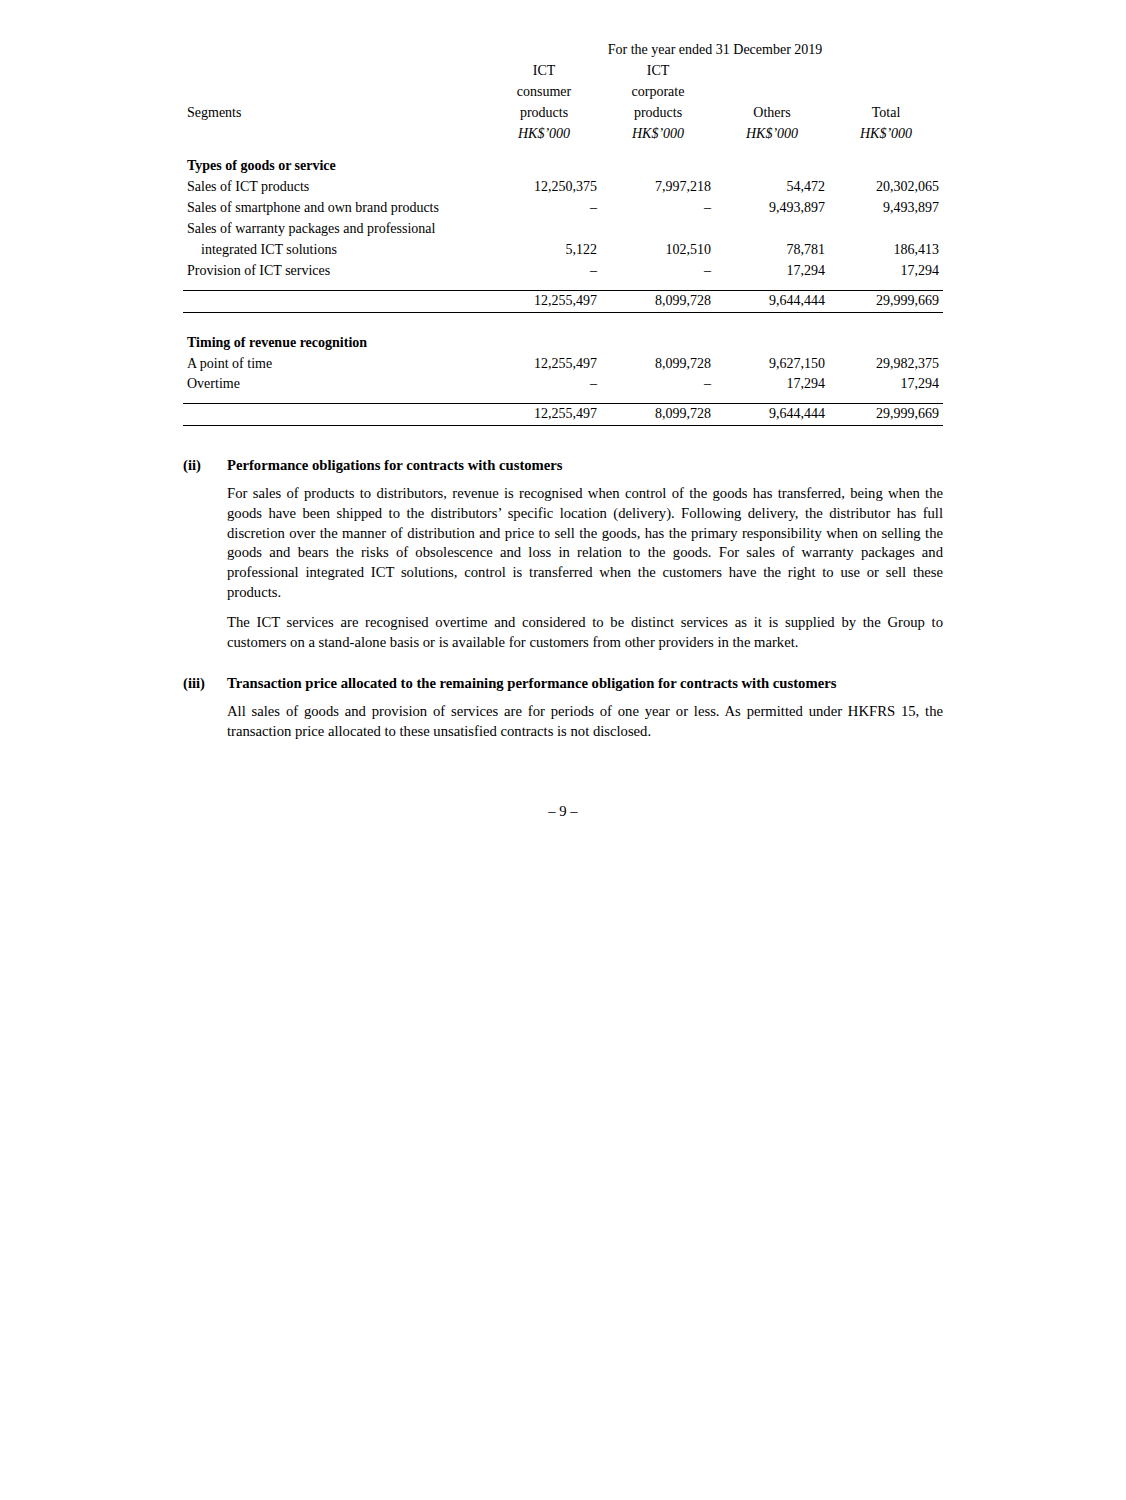| | For the year ended 31 December 2019 |
| | ICT | ICT | | |
| | consumer | corporate | | |
| Segments | products | products | Others | Total |
| | HK$’000 | HK$’000 | HK$’000 | HK$’000 |
| Types of goods or service | | | | |
| Sales of ICT products | 12,250,375 | 7,997,218 | 54,472 | 20,302,065 |
| Sales of smartphone and own brand products | – | – | 9,493,897 | 9,493,897 |
| Sales of warranty packages and professional | | | | |
| integrated ICT solutions | 5,122 | 102,510 | 78,781 | 186,413 |
| Provision of ICT services | – | – | 17,294 | 17,294 |
| | 12,255,497 | 8,099,728 | 9,644,444 | 29,999,669 |
| Timing of revenue recognition | | | | |
| A point of time | 12,255,497 | 8,099,728 | 9,627,150 | 29,982,375 |
| Overtime | – | – | 17,294 | 17,294 |
| | 12,255,497 | 8,099,728 | 9,644,444 | 29,999,669 |
(ii) Performance obligations for contracts with customers
For sales of products to distributors, revenue is recognised when control of the goods has transferred, being when the goods have been shipped to the distributors’ specific location (delivery). Following delivery, the distributor has full discretion over the manner of distribution and price to sell the goods, has the primary responsibility when on selling the goods and bears the risks of obsolescence and loss in relation to the goods. For sales of warranty packages and professional integrated ICT solutions, control is transferred when the customers have the right to use or sell these products.
The ICT services are recognised overtime and considered to be distinct services as it is supplied by the Group to customers on a stand-alone basis or is available for customers from other providers in the market.
(iii) Transaction price allocated to the remaining performance obligation for contracts with customers
All sales of goods and provision of services are for periods of one year or less. As permitted under HKFRS 15, the transaction price allocated to these unsatisfied contracts is not disclosed.
– 9 –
**********
» **Your assignment**: An exact reproduction of all the records is required, with no pictures included.

» **Answer to this exercise**:
| | For the year ended 31 December 2019 |
| | ICT | ICT | | |
| | consumer | corporate | | |
| Segments | products | products | Others | Total |
| | HK$’000 | HK$’000 | HK$’000 | HK$’000 |
| Types of goods or service | | | | |
| Sales of ICT products | 12,250,375 | 7,997,218 | 54,472 | 20,302,065 |
| Sales of smartphone and own brand products | – | – | 9,493,897 | 9,493,897 |
| Sales of warranty packages and professional | | | | |
| integrated ICT solutions | 5,122 | 102,510 | 78,781 | 186,413 |
| Provision of ICT services | – | – | 17,294 | 17,294 |
| | 12,255,497 | 8,099,728 | 9,644,444 | 29,999,669 |
| Timing of revenue recognition | | | | |
| A point of time | 12,255,497 | 8,099,728 | 9,627,150 | 29,982,375 |
| Overtime | – | – | 17,294 | 17,294 |
| | 12,255,497 | 8,099,728 | 9,644,444 | 29,999,669 |
(ii) Performance obligations for contracts with customers
For sales of products to distributors, revenue is recognised when control of the goods has transferred, being when the goods have been shipped to the distributors’ specific location (delivery). Following delivery, the distributor has full discretion over the manner of distribution and price to sell the goods, has the primary responsibility when on selling the goods and bears the risks of obsolescence and loss in relation to the goods. For sales of warranty packages and professional integrated ICT solutions, control is transferred when the customers have the right to use or sell these products.
The ICT services are recognised overtime and considered to be distinct services as it is supplied by the Group to customers on a stand-alone basis or is available for customers from other providers in the market.
(iii) Transaction price allocated to the remaining performance obligation for contracts with customers
All sales of goods and provision of services are for periods of one year or less. As permitted under HKFRS 15, the transaction price allocated to these unsatisfied contracts is not disclosed.
– 9 –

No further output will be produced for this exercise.